お わ ら な い 夏
著者/小澤征良
発行/集英社

子供部屋の椅子にすわると、思い出たちが、きらきらひかりながら降ってきた。私は、そのすべてを書きとめる。生まれてからのすべての夏を。タングルウッドでの夏を…。---データベース---
おわらない夏というのはタングルウッドの夏です。タングルウッドはボストン交響楽団の夏の活動拠点で、「タングルウッド音楽祭」でも知られていますからクラシックファンならお馴染みでしょう。そして、このエッセイの作者は小沢征爾の娘とあらばそのつながりは納得出来るものです。
その娘の小澤征良(おざわせいら)が、生まれてから毎夏を過ごしたマサチューセッツ州タングルウッドでの美しい思い出が綴られています。その「おわらない夏」は2002年、小沢征爾のボストン響辞任とともに終わってしまうのですが、それまでの思い出がフラッシュバックのように記されています。ただ、有り難いことにタングルウッドの別荘の写真がふんだんに収録されているので、そこでの生活がリアルにイメージ出来ます。
ただ、話があちこち飛ぶし、登場人物の説明が下手なので回りにどういう人物が登場しているのかが巧く整理されていないところがあり、読んでいて非常に疲れます。200ページ程の単行本ですが、読み終わるのに一週間程掛かりました。この本はその2002年の11月20日に出版されていますが、その10日後にはもう第2刷めが出ています。当時は話題になったのでしょう、手元にあるのもその第2刷です。
しかし、この文体まるで小学生か中学生の作文のようなもので、大好きなパパとママと弟のユキ、タァタ、タカベェ、デビー、ドドたちという当人たちだけ分かる登場人物で埋められ、宝石のようにキラキラした夏を過ごす場所としての避暑地、タングルウッドにある別荘での生活の思いでのエッセイが時系列は関係なく記されているので頭の中が混乱します。
まるで、それは「小澤ファミリーの事は皆知ってるでしょ?」と、童話を読む時に、登場人物の履歴や住所がいちいち語られないのと同じ感覚なのでしょう。さらに冒頭で、当時のボストンポップスの指揮者としてのジョン・ウィリアムズや映画監督のスピルバーグなどがぽんぽん登場することで、ある種の羨望に変わってしまいます。

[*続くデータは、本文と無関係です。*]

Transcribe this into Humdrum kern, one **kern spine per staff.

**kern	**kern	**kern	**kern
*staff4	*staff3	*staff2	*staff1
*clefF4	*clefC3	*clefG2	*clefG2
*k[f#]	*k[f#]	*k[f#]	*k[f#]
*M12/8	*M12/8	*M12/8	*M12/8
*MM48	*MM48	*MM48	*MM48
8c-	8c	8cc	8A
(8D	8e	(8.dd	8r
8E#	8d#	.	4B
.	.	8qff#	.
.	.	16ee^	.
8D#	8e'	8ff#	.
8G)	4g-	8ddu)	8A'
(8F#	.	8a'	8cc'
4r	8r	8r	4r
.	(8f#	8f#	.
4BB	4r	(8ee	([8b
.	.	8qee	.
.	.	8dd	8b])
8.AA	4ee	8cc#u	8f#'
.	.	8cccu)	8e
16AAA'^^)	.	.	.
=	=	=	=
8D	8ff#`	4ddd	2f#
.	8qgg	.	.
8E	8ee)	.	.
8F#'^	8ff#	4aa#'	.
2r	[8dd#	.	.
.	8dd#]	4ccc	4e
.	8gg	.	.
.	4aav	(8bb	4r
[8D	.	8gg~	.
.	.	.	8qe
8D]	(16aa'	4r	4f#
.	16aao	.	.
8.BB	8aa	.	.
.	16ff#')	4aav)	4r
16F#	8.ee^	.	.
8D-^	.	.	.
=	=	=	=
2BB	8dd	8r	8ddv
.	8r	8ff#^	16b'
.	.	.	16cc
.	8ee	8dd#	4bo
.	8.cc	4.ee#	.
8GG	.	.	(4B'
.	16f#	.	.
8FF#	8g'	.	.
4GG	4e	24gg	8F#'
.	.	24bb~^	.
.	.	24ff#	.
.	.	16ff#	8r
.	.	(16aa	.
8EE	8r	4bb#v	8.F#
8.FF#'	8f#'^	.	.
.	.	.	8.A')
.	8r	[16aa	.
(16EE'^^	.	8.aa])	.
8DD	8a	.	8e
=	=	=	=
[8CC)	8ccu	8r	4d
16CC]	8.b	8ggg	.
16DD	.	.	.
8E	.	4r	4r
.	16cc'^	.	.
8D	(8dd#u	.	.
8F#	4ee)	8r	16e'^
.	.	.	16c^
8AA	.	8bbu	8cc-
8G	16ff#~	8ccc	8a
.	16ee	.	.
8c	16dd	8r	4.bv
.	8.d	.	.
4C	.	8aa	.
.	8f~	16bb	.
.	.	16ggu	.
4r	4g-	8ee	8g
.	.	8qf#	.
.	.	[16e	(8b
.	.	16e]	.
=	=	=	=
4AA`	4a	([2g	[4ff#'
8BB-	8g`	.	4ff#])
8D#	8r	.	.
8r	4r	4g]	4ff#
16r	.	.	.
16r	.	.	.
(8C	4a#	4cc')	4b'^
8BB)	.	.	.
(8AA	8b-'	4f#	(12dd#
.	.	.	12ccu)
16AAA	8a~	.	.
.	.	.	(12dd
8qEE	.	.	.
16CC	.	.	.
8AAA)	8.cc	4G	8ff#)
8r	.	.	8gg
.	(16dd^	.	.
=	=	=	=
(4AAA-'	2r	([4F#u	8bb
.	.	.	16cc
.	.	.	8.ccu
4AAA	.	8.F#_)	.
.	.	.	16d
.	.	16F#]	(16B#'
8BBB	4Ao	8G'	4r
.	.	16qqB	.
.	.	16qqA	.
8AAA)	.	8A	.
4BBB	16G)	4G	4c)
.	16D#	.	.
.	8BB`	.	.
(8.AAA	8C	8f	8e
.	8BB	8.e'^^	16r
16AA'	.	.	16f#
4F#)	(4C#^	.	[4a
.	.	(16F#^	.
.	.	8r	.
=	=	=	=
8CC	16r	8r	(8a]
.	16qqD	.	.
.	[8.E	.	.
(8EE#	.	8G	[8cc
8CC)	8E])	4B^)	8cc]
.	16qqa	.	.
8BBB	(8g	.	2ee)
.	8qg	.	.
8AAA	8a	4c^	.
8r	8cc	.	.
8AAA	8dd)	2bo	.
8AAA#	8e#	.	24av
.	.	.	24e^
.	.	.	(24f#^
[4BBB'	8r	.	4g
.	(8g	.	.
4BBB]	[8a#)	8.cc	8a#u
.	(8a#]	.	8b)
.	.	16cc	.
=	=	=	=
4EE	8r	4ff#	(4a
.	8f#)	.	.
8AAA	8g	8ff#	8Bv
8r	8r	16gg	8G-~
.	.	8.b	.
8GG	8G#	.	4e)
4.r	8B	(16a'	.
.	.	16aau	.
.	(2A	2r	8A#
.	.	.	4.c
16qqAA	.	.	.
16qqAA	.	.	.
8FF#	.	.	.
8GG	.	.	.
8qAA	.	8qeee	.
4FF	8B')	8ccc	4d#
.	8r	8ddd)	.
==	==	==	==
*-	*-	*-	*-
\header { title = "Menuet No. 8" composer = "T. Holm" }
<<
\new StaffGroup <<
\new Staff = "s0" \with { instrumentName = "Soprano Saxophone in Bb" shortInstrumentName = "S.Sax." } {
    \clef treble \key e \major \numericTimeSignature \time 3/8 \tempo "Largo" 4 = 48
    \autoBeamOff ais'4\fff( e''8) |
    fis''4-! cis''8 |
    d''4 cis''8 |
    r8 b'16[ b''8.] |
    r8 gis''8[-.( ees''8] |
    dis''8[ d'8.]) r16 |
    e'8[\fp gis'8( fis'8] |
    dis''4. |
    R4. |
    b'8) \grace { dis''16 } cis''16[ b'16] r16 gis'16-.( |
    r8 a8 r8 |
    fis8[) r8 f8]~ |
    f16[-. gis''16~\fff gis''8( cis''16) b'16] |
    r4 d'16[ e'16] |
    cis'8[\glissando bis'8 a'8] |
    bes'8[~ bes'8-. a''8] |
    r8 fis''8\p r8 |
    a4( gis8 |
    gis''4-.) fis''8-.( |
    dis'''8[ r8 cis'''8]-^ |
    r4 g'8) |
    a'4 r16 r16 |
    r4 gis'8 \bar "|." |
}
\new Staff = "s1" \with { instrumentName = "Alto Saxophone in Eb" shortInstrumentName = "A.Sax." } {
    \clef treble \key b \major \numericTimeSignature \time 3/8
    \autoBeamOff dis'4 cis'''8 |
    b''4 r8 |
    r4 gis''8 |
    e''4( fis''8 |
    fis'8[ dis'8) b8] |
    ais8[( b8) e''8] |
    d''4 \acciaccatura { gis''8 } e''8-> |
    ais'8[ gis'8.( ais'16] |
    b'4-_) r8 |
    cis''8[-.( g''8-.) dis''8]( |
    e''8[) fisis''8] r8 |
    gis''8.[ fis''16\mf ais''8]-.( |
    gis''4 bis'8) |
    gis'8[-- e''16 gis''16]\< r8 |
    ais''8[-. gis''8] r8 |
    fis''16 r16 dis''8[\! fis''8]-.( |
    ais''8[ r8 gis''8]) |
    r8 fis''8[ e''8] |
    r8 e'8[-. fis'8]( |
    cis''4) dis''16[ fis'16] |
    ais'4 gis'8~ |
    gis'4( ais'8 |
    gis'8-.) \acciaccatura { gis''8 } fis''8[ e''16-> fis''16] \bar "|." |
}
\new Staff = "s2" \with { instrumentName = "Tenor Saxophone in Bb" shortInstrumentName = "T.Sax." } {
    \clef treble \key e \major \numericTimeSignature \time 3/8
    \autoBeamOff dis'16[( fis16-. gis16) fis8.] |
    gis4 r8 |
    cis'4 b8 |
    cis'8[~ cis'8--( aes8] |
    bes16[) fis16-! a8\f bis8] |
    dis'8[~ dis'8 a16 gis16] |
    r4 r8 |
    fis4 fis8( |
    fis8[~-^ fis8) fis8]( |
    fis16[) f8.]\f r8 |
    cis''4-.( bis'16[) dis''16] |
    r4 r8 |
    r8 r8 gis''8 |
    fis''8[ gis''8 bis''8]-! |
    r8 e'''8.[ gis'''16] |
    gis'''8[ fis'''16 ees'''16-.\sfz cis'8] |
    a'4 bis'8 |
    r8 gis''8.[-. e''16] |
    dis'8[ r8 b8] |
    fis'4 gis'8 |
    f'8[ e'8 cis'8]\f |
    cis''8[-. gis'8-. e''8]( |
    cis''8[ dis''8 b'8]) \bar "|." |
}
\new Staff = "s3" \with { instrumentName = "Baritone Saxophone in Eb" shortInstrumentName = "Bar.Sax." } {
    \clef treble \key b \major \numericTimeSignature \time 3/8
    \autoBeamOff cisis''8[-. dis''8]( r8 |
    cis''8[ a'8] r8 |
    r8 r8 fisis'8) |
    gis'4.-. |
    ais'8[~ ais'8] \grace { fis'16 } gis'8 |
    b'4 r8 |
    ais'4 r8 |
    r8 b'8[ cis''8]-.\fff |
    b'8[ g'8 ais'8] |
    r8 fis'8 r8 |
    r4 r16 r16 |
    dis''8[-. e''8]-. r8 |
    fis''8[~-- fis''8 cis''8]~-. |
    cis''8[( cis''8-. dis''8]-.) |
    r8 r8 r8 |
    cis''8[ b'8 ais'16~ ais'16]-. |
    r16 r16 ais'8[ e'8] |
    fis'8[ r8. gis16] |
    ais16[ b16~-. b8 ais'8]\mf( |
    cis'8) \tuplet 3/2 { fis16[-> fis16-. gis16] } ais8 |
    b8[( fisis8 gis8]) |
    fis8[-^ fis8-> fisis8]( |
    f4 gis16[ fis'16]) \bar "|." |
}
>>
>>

ただ、救いはファザコンの作者が描く父親としての小沢征爾の一面が今までのイメージには無い一面を描写していることでしょう。それは家族揃ってのバーベキューであったり、ファミリー連れ添っての「スターウォーズ」を観に映画館へ繰り出したり、眠れない夜は父と二人で深夜にバナナを食べてみたりというエピソードが書かれています。
あまり音楽のことは書かれていませんが、それでもタングルウッドでの音楽祭の最終日には恒例のチャイコフスキーの「1812年」を演奏した後で、亡きタカベェを忍んで先のジョン・ウィリアムズやアンドレ・プレヴィンまでもが集っていたということの驚きでした。ジョン・ウィリアムズとはボストンポップスとボストン交響楽団という同じオケを降っていたことで理解出来ますが、それまで、あまり小沢征爾とアンドレ・プレヴィンとの接点については語られたことが無かったのでこれは目を見張りました。
英語的文章と日本語的文章がチャンポンなのがこと人の特徴なのでしょうか。小生の世代ではちょっとついていけないところがありますが、今の若い世代ならこういう文章の方が読みやすいのでしょうか。タングルウットや小沢征爾に興味のある人は読んでも損は無いでしょう。
もうすぐ「セイジオザワフェスティヴァル松本2018」が始まりますが、今年も当の小沢征爾は登場しません。せめてこの本でボストン時代の小沢征爾を懐古するのも良いのではないでしょうか。